UN to airlift food aid to South Sudan refugees

March 7, 2014 11:48 am


Sudanese citizens queue for food/FILE
Sudanese citizens queue for food/FILE
GENEVA, Mar 7 – The World Food Programme said Friday it was planning to airlift and airdrop urgently needed food aid to thousands of refugees and others affected by the conflict in South Sudan.

The UN agency said the conflict in the world’s newest nation had severely complicated supplying refugee camps in the northeastern Maban County with food, warning that cereal stocks there were exhausted.

“Because our normal supply routes are disrupted, WFP will be using a combination of airlifts and airdrops to replenish the stocks in the Maban County refugee camps,” the agency said.

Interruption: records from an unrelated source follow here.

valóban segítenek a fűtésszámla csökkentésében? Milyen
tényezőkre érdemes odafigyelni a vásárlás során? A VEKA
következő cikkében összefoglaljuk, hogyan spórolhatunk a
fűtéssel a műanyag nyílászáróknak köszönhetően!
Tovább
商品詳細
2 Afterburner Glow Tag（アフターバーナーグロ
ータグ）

South Sudan’s government has been at war with rebel groups since December 15, when a clash between troops loyal to President Salva Kiir and those backing sacked vice president Riek Machar snowballed into full-scale fighting across the country.

“The crisis has seriously damaged food security,” WFP spokeswoman Elisabeth Byrs told reporters in Geneva, while a statement warned the insecurity in the country was “pushing millions further into hunger and severely complicating… efforts to provide relief.”

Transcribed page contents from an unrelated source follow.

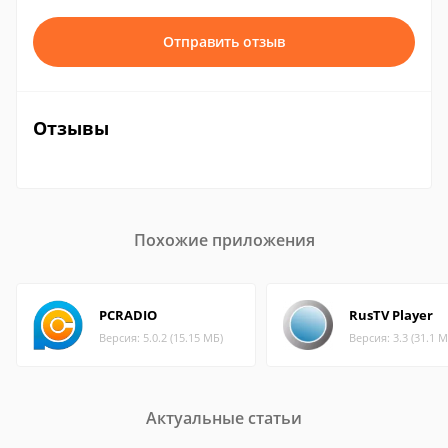
Отправить отзыв
Отзывы
Похожие приложения
PCRADIO
RusTV Player
Версия: 5.0.2 (15.15 МБ)
Версия: 3.3 (31.1 М
Актуальные статьи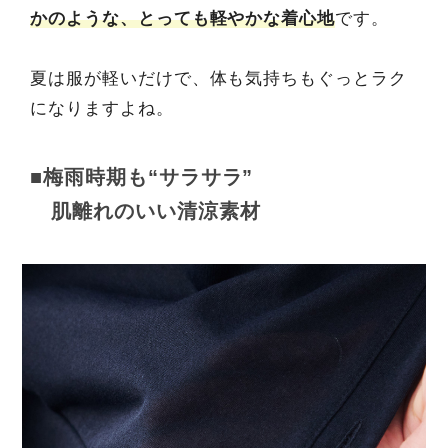
かのような、とっても軽やかな着心地
です。
夏は服が軽いだけで、体も気持ちもぐっとラク
になりますよね。
■梅雨時期も“サラサラ”
肌離れのいい清涼素材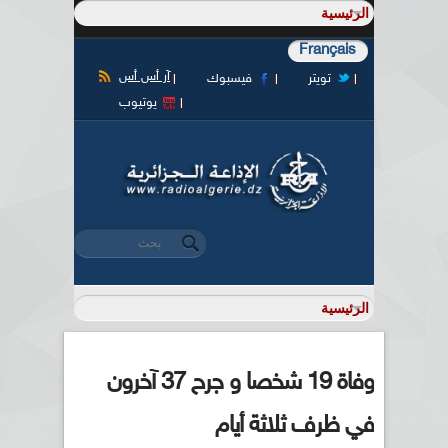
Français
آر أس أس
تويتر
فيسبوك
يوتيوب
‏بحث ‏
استمارة البحث
وفاة 19 شخصا و جرح 37 آخرون
في ظرف ثلاثة أيام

The agency said so far this year it had dispatched a total of 20,296 metric tonnes of food around South Sudan “despite immense challenges due to insecurity, including looting and commandeering of trucks”.

But while it had been able to provide normal food rations to the camps in Maban so far, it warned it had now completely run out of cereal stocks there.

This was especially worrying since aid agencies at this time of year usually stock up warehouses in areas that will become inaccessible when the rainy season begins next month.

These stocks are usually moved by river and road from Ethiopia.

WFP had last month planned to move 28,000 metric tonnes of food for Maban and elsewhere in South Sudan’s Upper Nile State this way, but although the trucks were loaded and ready to go, they were still waiting for permission to cross the border.

“The other possible supply routes, including the river from Juba or Malakal to Melut, are either closed or too insecure,” the agency said, stressing that “our only other option is supplying the camps by air”.

It said it had therefore brought in a cargo plane to airlift supplies from Juba to a town called Paloich, and would move them by truck from there to Maban, and that it had also contracted two specialised planes for airdrops that would start within a few days.

The airlift and airdrop operation was expected to be able to move an average of 2,275 metric tonnes of food each month, which is what is required for the Maban refugee camps.

Such air operations were “very expensive”, WFP said, stressing the need for urgent funding to help cover the cost.